(305b) Engineering Latency-Associated Peptide for Potent TGF-? Inhibition

Recent advances in cancer treatment, such as CAR T cell therapy and checkpoint inhibition, have revitalized the immunotherapy field. These therapeutic strategies go further than solely targeting cancer cells, addressing challenges in the tumor microenvironment that hinder endogenous immunity. Though successful in a subset of cases and conditions, many forms of cancer remain elusive to these treatments. One potential approach to augment treatment efficacy is combining multiple agents to simultaneously affect many disease-sustaining mechanisms. Though some intriguing biologics are available, there is an urgent need for potent, easily produced inhibitors for a variety of cancer microenvironment constituents. One intriguing alternative to developing novel inhibitors from scaffold proteins is the engineering of natural molecules to enhance their innate functions.

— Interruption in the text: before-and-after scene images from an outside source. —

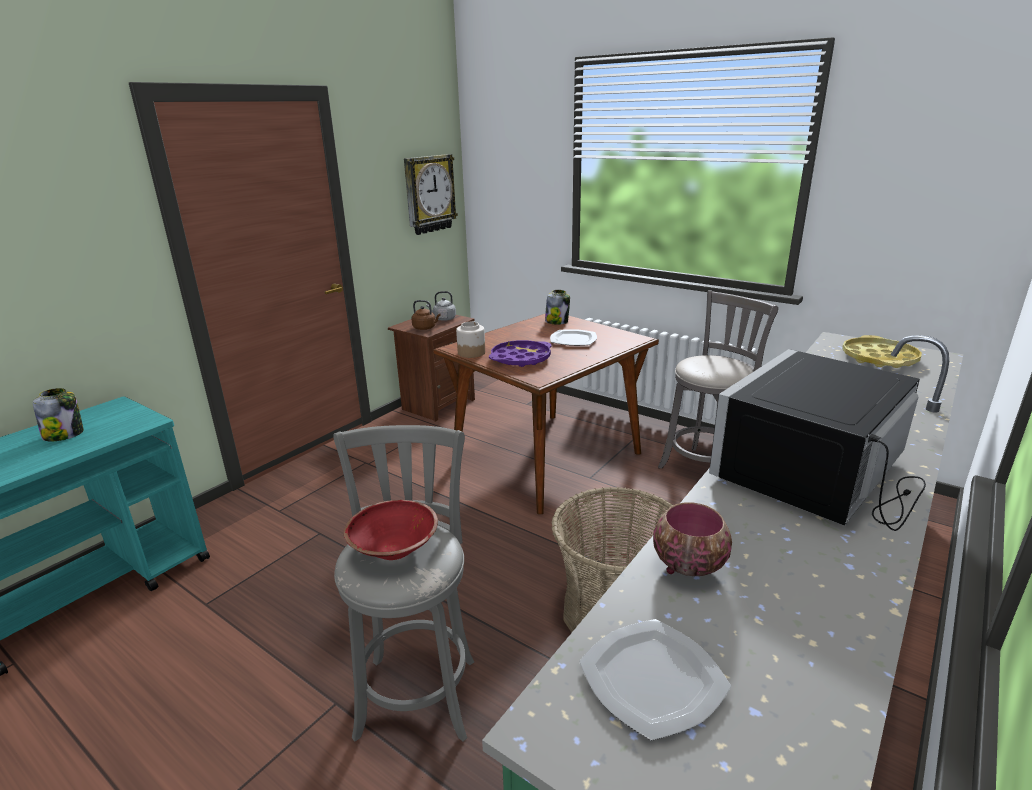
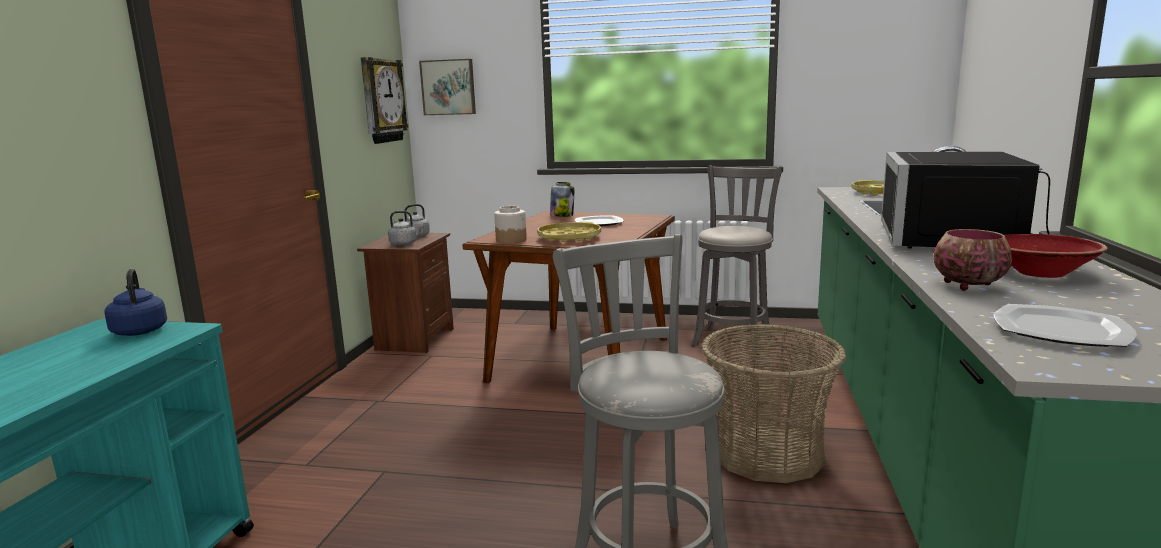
camera: 25 degrees left, 10 degrees down
jar [33,388,84,441] -> none
red bowl [344,500,438,560] -> red bowl moved to [1004,234,1108,278]
brown kettle [411,300,441,330] -> grey kettle [388,211,424,246]
purple tray [489,340,552,367] -> yellow tray [537,222,601,242]
none -> blue kettle [104,269,167,336]
none -> picture [419,59,476,115]

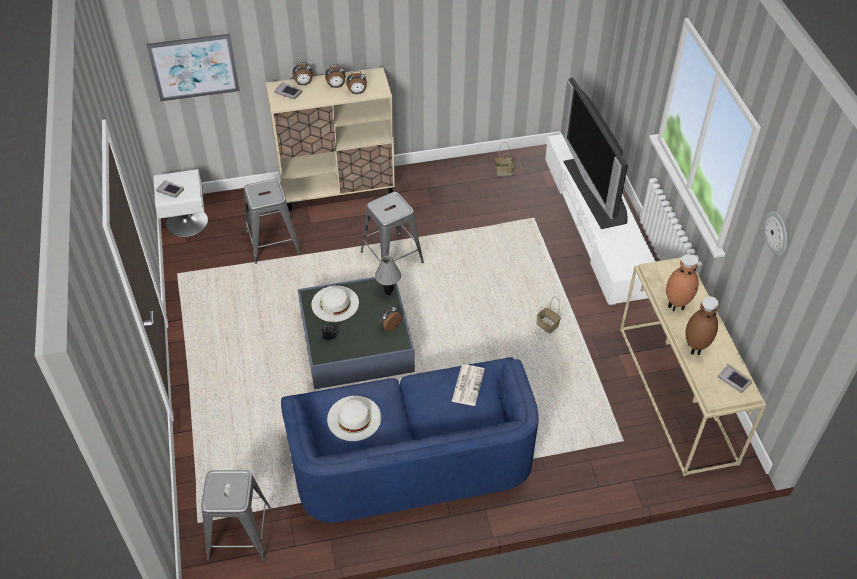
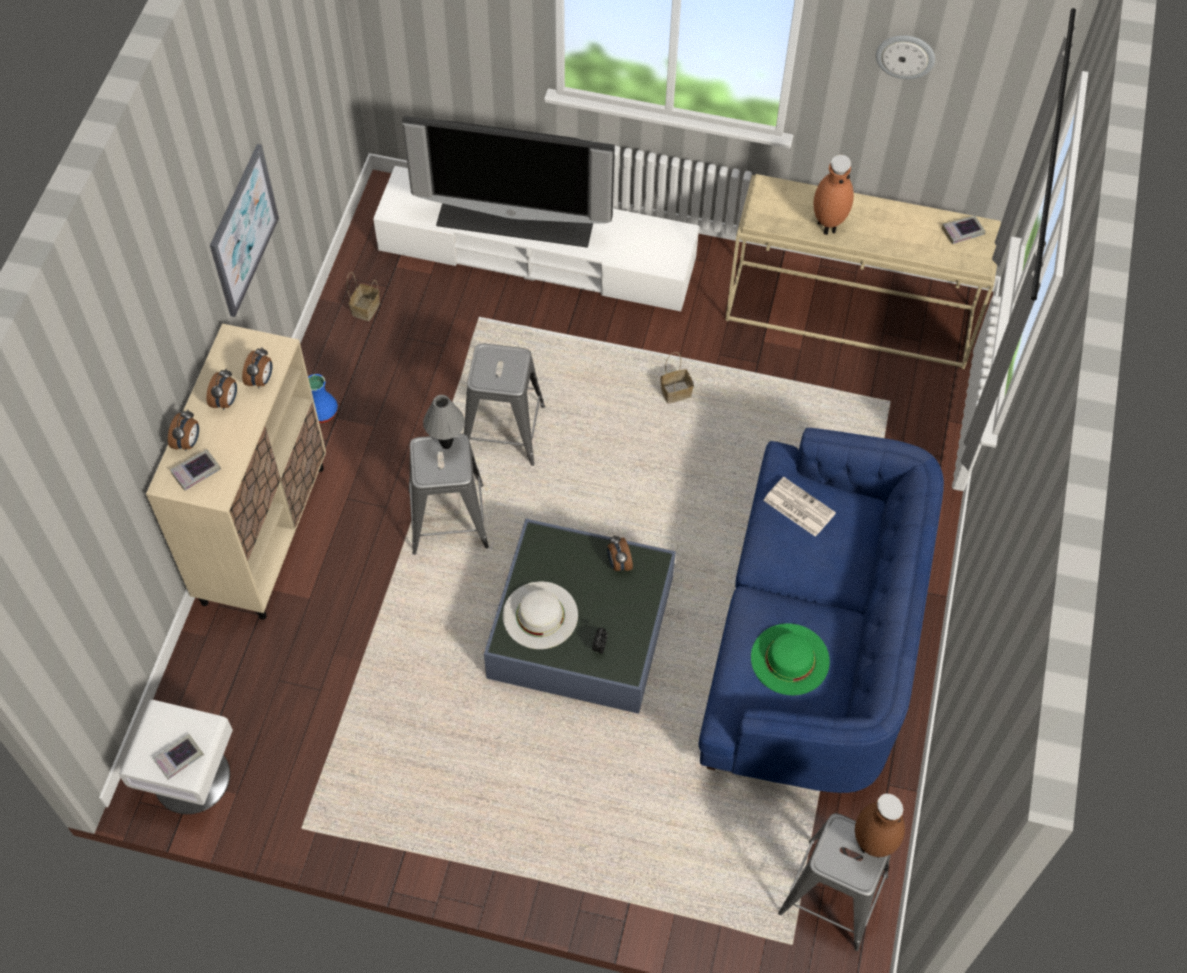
camera: 65 degrees left, 10 degrees up
picture [147,34,240,101] -> picture moved to [210,144,279,317]
grey stool [244,179,301,264] -> grey stool moved to [463,344,545,466]
white hat [327,396,381,441] -> green hat [751,623,830,695]
grey table lamp [375,256,401,295] -> grey table lamp moved to [423,395,465,449]
brown vase [686,296,719,355] -> brown vase moved to [855,794,905,858]
none -> blue vase [308,374,338,423]

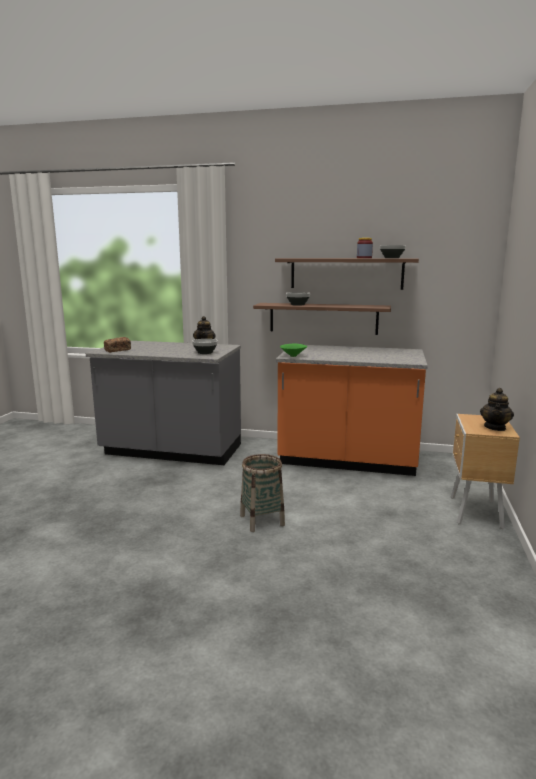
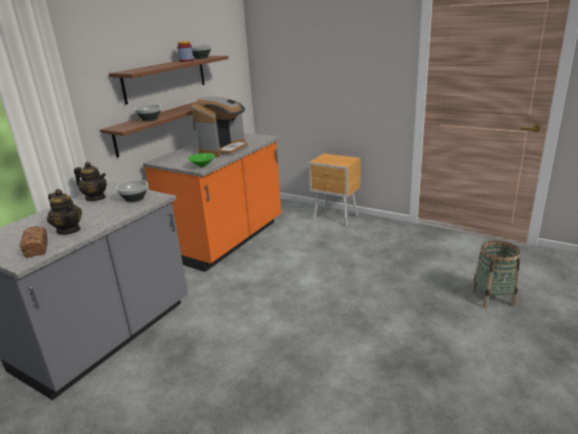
camera: 70 degrees left, 10 degrees up
basket [240,454,285,532] -> basket moved to [472,241,520,309]
teapot [480,388,514,431] -> teapot moved to [47,189,82,235]
none -> coffee machine [192,96,248,157]

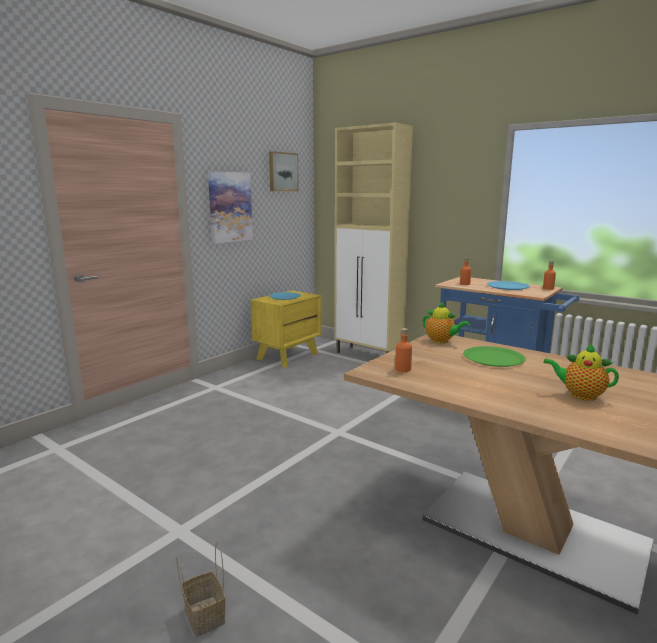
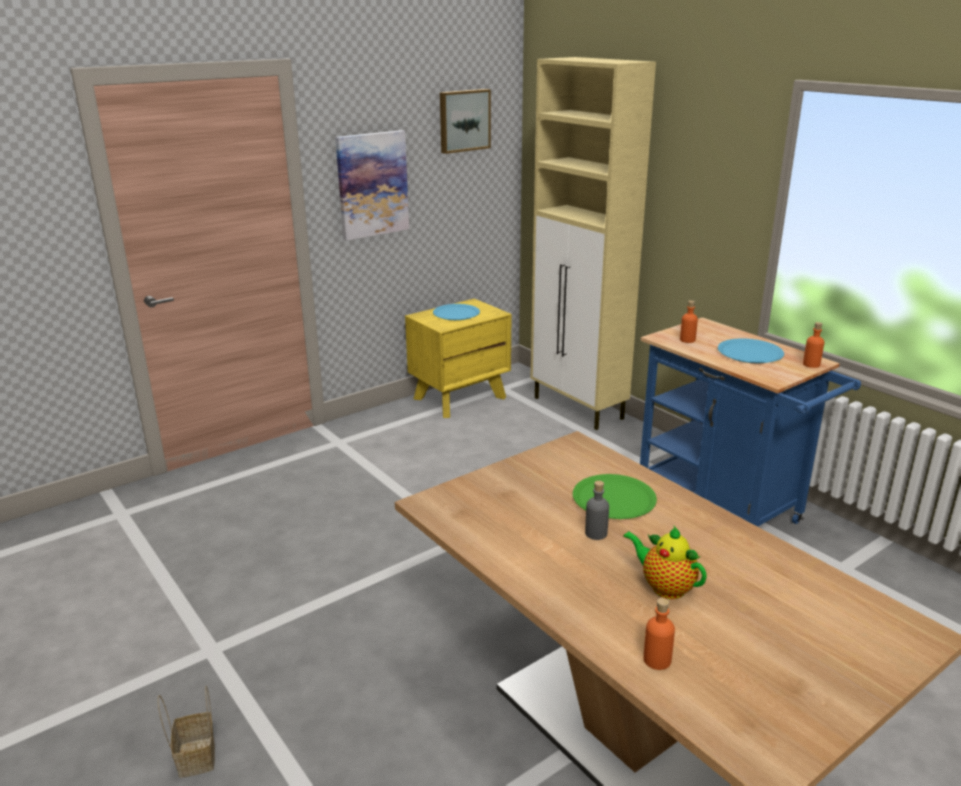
camera: 15 degrees right, 10 degrees up
orange bottle [395,328,412,372] -> orange bottle moved to [644,598,675,670]
teapot [423,302,470,343] -> none
none -> grey bottle [585,480,609,540]

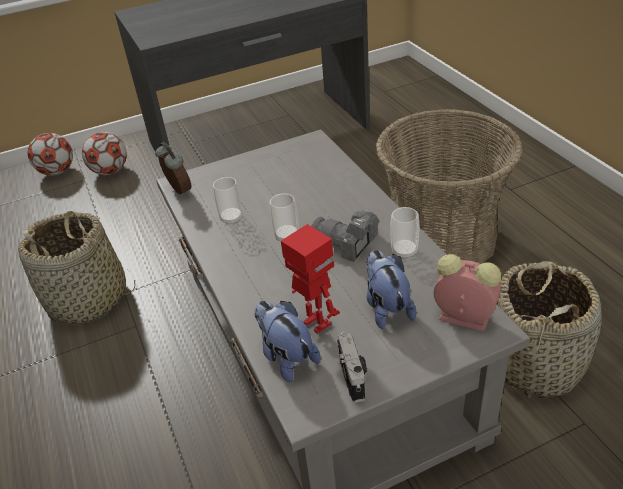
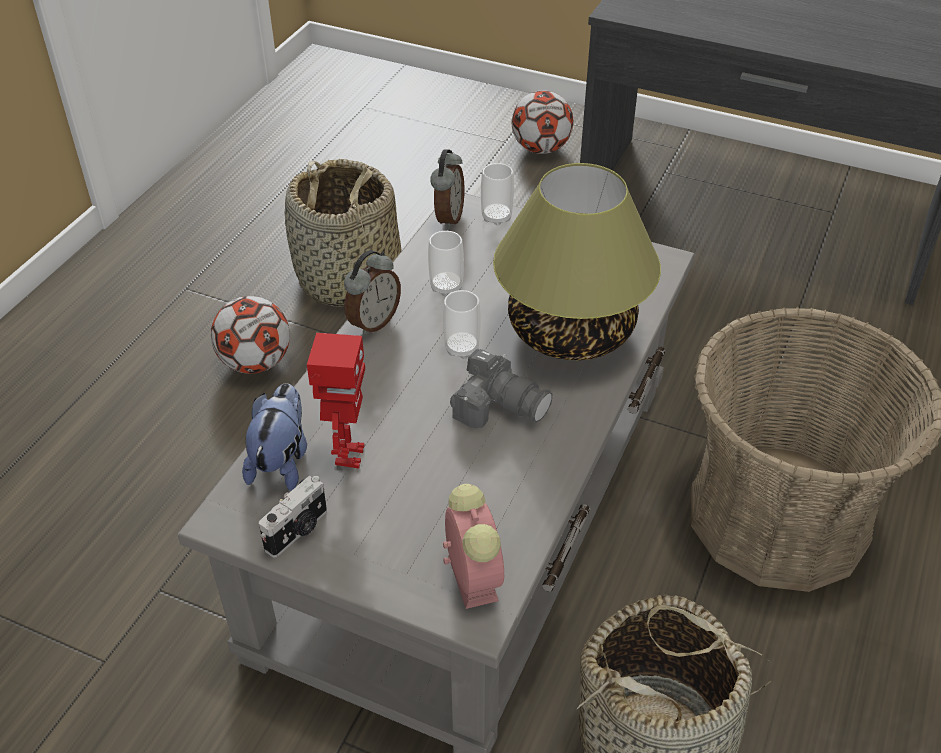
camera: 45 degrees right, 5 degrees up
football [28,133,73,176] -> football moved to [211,296,290,374]
camera [311,210,379,262] -> camera turned 135 degrees clockwise [450,348,552,429]
plush toy [366,250,416,329] -> none
cup [390,207,419,259] -> cup moved to [481,163,514,225]
none -> alarm clock [344,250,401,336]
none -> table lamp [493,163,661,360]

This talk will describe the application of this approach to engineering latency-associated peptide (LAP), the pro-peptide of transforming growth factor beta (TGF-B), to enhance its natural inhibitory function. TGF-B is a soluble signaling protein that has a variety of functions including regulation of the adaptive immune system and coordination of wound healing. Though biologically important, expression and dysregulation of TGF-B and the resulting signaling events have been implicated in tumorigenesis and progression of a variety of solid malignancies. Natural regulation of TGF-B activity involves binding to LAP, which sterically hinders TGF-B from interacting with its natural receptors. However, the TGF-B – LAP complex has approximately 100-fold weaker binding affinity than the TGF-B – TGF-B receptor II complex. To overcome this disparity, we are applying a combination of structure-guided protein engineering and high-throughput screening approaches to develop LAP variants with increased binding affinity for TGF-B. Using crystallographic data for the TGF-B – LAP complex, we performed saturation mutagenesis studies in silico to identify potentially beneficial mutations in interacting residues, resulting in the design of constrained variant libraries. Screening of these libraries using yeast surface display and directed evolution with inhibition as a selective pressure will be discussed. Overall, this approach presents a framework for natural molecule engineering that can be generally applied to generate a host of potent inhibitory proteins.